SENATE Finance Committee chairman Max Baucus (D., Mont.) welcomed President Barack Obama's recent request for trade promotion authority (TPA), along with worker adjustment assistance, which Baucus has said are critical to a successful trade agenda.
Baucus announced his intent to move TPA alongside the worker job training program Trade Adjustment Assistance (TAA), which he proposed to extend in July in a bill he introduced with Sen. Susan Collins (R., Maine). TAA uses job training and assistance to make the American workforce more competitive.

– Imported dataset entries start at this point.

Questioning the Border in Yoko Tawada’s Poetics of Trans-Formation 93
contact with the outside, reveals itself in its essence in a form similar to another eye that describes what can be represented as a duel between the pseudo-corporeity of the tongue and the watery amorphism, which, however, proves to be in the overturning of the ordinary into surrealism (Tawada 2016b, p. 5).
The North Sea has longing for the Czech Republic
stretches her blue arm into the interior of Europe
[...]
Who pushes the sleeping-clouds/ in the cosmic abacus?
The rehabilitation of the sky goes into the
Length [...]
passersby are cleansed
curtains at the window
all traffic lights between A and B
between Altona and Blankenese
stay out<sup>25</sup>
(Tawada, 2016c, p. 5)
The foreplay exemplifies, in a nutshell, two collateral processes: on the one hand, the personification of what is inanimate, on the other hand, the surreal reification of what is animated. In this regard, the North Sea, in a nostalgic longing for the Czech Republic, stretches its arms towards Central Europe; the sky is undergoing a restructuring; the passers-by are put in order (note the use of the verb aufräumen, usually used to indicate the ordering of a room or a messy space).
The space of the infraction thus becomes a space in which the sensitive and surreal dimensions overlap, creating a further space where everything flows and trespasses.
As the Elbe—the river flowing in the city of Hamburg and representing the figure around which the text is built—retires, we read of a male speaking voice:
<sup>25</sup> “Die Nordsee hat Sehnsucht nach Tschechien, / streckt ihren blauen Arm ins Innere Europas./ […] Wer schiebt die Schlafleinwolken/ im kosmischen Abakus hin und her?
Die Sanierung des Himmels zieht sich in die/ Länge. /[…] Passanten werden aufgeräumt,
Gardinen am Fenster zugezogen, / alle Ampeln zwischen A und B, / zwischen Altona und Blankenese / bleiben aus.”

The TAA legislation extends TAA programs under their current parameters, which were set in a bipartisan, bicameral agreement in 2011. It maintains training and assistance for workers in all sectors of the economy, including manufacturing, services and agriculture.
"We're negotiating deals right now that will break down barriers to U.S. exports in Europe and across Asia. The best way to make sure those trade deals boost our economy is to invest in American workers, and that's exactly what TAA does," Baucus said. "Trade promotion authority and worker training give America's workers the skills and opportunities they need to compete in the global marketplace. TAA and trade promotion authority are two sides of the same coin, and we need to renew and extend both as soon as possible."

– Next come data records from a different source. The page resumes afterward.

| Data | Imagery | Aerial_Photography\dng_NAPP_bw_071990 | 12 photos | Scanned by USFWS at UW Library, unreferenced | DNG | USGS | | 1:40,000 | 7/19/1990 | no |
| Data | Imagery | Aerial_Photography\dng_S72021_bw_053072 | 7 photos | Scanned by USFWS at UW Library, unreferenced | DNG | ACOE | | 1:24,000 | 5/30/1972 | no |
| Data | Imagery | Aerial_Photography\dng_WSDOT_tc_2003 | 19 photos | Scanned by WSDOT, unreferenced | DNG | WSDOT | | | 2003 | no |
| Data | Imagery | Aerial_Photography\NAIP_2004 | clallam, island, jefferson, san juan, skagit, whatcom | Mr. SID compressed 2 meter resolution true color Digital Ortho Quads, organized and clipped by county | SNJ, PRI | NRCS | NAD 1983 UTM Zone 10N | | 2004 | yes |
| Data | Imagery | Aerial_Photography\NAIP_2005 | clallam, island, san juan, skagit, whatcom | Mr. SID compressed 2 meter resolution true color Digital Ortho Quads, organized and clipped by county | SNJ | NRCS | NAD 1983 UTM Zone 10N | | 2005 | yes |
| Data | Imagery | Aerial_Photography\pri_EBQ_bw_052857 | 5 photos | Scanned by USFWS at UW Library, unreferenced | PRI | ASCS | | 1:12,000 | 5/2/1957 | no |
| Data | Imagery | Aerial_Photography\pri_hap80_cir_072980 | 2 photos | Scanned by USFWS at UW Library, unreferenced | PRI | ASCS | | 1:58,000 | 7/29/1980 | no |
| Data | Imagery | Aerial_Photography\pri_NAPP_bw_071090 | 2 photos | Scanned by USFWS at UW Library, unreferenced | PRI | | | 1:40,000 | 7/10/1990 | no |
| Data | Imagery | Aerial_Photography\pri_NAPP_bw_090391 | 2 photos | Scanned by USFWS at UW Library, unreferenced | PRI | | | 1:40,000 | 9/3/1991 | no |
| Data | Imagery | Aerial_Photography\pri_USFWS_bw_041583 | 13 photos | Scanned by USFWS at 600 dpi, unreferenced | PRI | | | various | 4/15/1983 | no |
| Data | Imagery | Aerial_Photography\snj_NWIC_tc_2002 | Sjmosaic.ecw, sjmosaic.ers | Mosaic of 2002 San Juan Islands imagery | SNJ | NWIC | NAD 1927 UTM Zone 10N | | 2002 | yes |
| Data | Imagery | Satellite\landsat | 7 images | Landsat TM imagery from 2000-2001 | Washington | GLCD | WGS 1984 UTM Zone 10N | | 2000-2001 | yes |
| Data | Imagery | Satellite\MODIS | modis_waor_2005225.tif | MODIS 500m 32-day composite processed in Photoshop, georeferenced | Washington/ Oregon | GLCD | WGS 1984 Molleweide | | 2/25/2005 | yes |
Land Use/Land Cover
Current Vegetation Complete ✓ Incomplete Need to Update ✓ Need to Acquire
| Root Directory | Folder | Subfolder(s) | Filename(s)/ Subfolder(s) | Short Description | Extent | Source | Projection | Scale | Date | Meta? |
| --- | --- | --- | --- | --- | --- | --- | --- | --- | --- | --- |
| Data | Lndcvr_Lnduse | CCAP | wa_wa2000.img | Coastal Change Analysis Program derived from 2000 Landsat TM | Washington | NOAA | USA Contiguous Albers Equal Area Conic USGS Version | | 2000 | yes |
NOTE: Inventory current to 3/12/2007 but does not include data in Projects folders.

During the confirmation hearing of now U.S. Trade Representative Michael Froman, Baucus said he had hoped to introduce a bill for trade promotion authority this summer, which would greatly increase the Administration's ability to more efficiently and quickly negotiate trade deals.
A spokesperson for the Senate Finance Committee, which Baucus chairs, said technical work continues in August, and good progress has been made.